Faith Ringgold is an African American artist, best known for her painted story quilts. She is professor emeritus in the University of California, San Diego visual art department.
Faith Ringgold was born on October 8, 1930 and raised in Harlem and educated at the City College of New York, where she studied with Robert Gathmey and Yasuo Kuniyoshi. She received an M.A.from the college in 1959. She was greatly influenced by the fabric she worked with at home with her mother, who was a fashion designer, and has used fabric in many of her artworks.
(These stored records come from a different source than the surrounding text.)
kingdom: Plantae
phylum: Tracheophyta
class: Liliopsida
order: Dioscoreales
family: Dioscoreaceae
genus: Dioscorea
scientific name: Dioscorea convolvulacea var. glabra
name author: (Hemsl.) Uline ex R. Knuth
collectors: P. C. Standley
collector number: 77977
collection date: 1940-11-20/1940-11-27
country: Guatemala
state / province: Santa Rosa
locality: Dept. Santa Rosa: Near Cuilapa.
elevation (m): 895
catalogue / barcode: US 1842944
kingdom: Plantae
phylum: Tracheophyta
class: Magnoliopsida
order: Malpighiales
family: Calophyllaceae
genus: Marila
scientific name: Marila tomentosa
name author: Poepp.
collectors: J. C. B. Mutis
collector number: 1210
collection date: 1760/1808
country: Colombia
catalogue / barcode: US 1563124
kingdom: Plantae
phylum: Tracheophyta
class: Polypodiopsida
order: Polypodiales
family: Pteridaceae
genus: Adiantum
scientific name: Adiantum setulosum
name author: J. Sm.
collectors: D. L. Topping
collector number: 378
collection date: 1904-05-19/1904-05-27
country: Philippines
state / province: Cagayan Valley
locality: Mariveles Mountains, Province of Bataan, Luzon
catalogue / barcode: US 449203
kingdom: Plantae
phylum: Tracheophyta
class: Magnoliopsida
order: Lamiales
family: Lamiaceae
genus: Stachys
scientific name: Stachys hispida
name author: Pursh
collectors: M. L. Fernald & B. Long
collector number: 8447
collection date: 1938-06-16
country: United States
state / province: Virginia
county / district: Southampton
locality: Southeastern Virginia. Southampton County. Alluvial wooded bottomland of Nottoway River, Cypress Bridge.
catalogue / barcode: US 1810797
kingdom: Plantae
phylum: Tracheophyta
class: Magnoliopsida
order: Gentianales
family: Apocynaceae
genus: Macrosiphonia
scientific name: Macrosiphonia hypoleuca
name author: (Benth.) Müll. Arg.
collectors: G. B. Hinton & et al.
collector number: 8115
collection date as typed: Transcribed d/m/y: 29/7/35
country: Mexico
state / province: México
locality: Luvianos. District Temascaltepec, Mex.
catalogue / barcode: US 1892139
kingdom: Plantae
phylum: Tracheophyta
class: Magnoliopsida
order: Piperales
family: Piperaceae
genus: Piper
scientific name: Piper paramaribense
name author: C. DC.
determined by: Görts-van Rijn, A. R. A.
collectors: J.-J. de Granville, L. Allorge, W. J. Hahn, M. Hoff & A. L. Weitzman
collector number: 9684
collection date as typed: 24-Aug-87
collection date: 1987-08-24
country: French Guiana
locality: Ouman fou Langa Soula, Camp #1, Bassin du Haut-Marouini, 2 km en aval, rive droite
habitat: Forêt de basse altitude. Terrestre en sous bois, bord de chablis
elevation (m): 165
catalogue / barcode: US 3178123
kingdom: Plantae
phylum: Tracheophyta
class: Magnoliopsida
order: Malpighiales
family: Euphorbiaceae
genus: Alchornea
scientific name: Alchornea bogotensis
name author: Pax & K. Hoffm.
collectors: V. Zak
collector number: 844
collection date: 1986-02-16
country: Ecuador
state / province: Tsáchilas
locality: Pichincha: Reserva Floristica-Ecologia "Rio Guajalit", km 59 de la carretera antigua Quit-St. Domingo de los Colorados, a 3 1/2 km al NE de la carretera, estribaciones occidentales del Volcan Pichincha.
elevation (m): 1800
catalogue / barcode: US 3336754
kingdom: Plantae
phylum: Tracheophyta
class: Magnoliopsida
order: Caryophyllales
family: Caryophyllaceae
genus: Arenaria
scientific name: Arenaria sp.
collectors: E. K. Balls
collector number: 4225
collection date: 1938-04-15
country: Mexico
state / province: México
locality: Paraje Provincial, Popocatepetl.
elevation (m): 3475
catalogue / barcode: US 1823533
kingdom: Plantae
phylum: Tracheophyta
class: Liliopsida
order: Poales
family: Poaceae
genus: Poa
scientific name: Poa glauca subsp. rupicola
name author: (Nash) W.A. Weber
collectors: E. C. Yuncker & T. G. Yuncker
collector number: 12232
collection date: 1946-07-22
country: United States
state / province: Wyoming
She is especially well known for her painted story quilts which blur the line between “high art” and “craft” by combining painting, quilted fabric, and storytelling.
She modeled her “story quilts” on the Buddhist Thangkas, lovely pictures painted on fabric and quilted or brocaded, which could then be easily rolled up and transported. She has influenced numerous modern artists, including Linda Freeman, and known some of the greatest African American artists personally, including Romare Bearden, Jacob Lawrence, and Betye Saar.
Her work is in the permanent collection of many museums including the Solomon R. Guggenheim Museum, the Metropolitan Museum of Art, the Museum of Modern Art, and other museums, mostly in New York City. In addition, Ringgold has written and illustrated seventeen children’s books. Her first book, Tar Beach, won the Coretta Scott King Award for Illustration and the Ezra Jack Keats New Writer Award.
Ringgold has been an activist since the 1970s, participating in several feminist, anti-racist organizations. In 1970, Ringgold, fellow artist Poppy Johnson, and art critic Lucy Lippard, founded the Ad Hoc Women’s Art Committee and protested the Whitney Annual, a major art exhibition held at the Whitney Museum of American Art in New York. Members of the committee demanded that women artists account for fifty percent of the exhibitors and created disturbances at the museum by leaving raw eggs and sanitary napkins on its grounds and by gathering to sing, blow whistles, and chant about their exclusion. That same year, Ringgold and her daughter, the writer Michele Wallace, founded Women Students and Artists for Black Art Liberation (WSABAL). Around 1974, Ringgold and Wallace were founding members of the National Black Feminist Organization. Ringgold was also a founding member of the ”Where We At” Black Women Artists, a New York-based women art collective associated with the Black Arts Movement.
On January 16, 2012 for Martin Luther King Jr. Day, she had a Google Doodle featured on Google’s home page.